Explainability-Inspired Layer-Wise Pruning of Deep Neural Networks for Efficient Object Detection

Deep neural networks (DNNs) have achieved remarkable success in object detection tasks, but their increasing complexity poses significant challenges for deployment on resource-constrained platforms. While model compression techniques such as pruning have emerged as essential tools, traditional magnitude-based pruning methods do not necessarily align with the true functional contribution of network components to task-specific performance. In this work, we present an explainability-inspired, layer-wise pruning framework tailored for efficient object detection. Our approach leverages a SHAP-inspired gradient--activation attribution to estimate layer importance, providing a data-driven proxy for functional contribution rather than relying solely on static weight magnitudes. We conduct comprehensive experiments across diverse object detection architectures, including ResNet-50, MobileNetV2, ShuffleNetV2, Faster R-CNN, RetinaNet, and YOLOv8, evaluating performance on the Microsoft COCO 2017 validation set. The results show that the proposed attribution-inspired pruning consistently identifies different layers as least important compared to L1-norm-based methods, leading to improved accuracy--efficiency trade-offs. Notably, for ShuffleNetV2, our method yields a 10\% empirical increase in inference speed, whereas L1-pruning degrades performance by 13.7\%. For RetinaNet, the proposed approach preserves the baseline mAP (0.151) with negligible impact on inference speed, while L1-pruning incurs a 1.3\% mAP drop for a 6.2\% speed increase. These findings highlight the importance of data-driven layer importance assessment and demonstrate that explainability-inspired compression offers a principled direction for deploying deep neural networks on edge and resource-constrained platforms while preserving both performance and interpretability.
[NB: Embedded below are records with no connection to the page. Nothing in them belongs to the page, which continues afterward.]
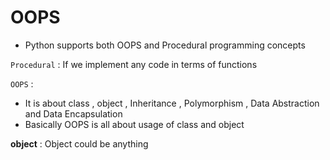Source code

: # OOPS
* Python supports both OOPS and Procedural programming concepts 

`Procedural` : If we implement any code in terms of functions

`OOPS` : 

* It is about class , object , Inheritance , Polymorphism , Data Abstraction and Data Encapsulation
* Basically OOPS is all about usage of class and object

**object** : Object could be anything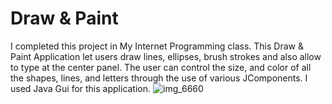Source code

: # Draw & Paint
I completed this project in My Internet Programming class. This Draw &amp; Paint Application let users draw lines, ellipses, brush strokes and also allow to type at the center panel. The user can control the size, and color of all the shapes, lines, and letters through the use of various JComponents. I used Java Gui for this application.
![img_6660](https://cloud.githubusercontent.com/assets/24209732/23450781/ea82c0e8-fe2a-11e6-9792-2c297baafbea.JPG)
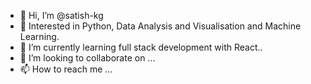 - 👋 Hi, I’m @satish-kg
- 👀 Interested in Python, Data Analysis and Visualisation and Machine Learning.
- 🌱 I’m currently learning full stack development with React..
- 💞️ I’m looking to collaborate on ...
- 📫 How to reach me ...

<!---
satish-kg/satish-kg is a ✨ special ✨ repository because its `README.md` (this file) appears on your GitHub profile.
You can click the Preview link to take a look at your changes.
--->
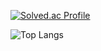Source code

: [![Solved.ac Profile](http://mazassumnida.wtf/api/generate_badge?boj=royallhs)](https://solved.ac/royallhs)

![Top Langs](https://github-readme-stats.vercel.app/api/top-langs/?username=Hwasoo-Jeon&layout=compact&theme=dracula)
<!--
**Hwasoo-Jeon/Hwasoo-Jeon** is a ✨ _special_ ✨ repository because its `README.md` (this file) appears on your GitHub profile.

Here are some ideas to get you started:

- 🔭 I’m currently working on ...
- 🌱 I’m currently learning ...
- 👯 I’m looking to collaborate on ...
- 🤔 I’m looking for help with ...
- 💬 Ask me about ...
- 📫 How to reach me: ...
- 😄 Pronouns: ...
- ⚡ Fun fact: ...
-->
翻译：深度神经网络（DNNs）在目标检测任务中取得了显著成功，但其日益增长的复杂性对在资源受限平台上的部署构成了重大挑战。尽管剪枝等模型压缩技术已成为重要工具，但传统的基于权重幅度的剪枝方法未必与网络组件对任务特定性能的真实功能贡献相一致。在本工作中，我们提出了一种受可解释性启发的、专为高效目标检测设计的逐层剪枝框架。我们的方法利用一种受SHAP启发的梯度-激活归因来估计层的重要性，为功能贡献提供了一个数据驱动的代理指标，而非仅仅依赖于静态的权重幅度。我们在多种目标检测架构上进行了全面的实验，包括ResNet-50、MobileNetV2、ShuffleNetV2、Faster R-CNN、RetinaNet和YOLOv8，并在Microsoft COCO 2017验证集上评估性能。结果表明，与基于L1范数的方法相比，所提出的归因启发式剪枝方法始终将不同的层识别为最不重要的，从而实现了更好的精度-效率权衡。值得注意的是，对于ShuffleNetV2，我们的方法使推理速度经验性地提高了10%，而L1剪枝则导致性能下降13.7%。对于RetinaNet，所提出的方法在推理速度影响可忽略不计的情况下，保持了基线mAP（0.151），而L1剪枝在速度提升6.2%的同时导致了1.3%的mAP下降。这些发现凸显了数据驱动的层重要性评估的重要性，并表明受可解释性启发的压缩为在边缘和资源受限平台上部署深度神经网络提供了一条原则性的方向，同时保持了性能和可解释性。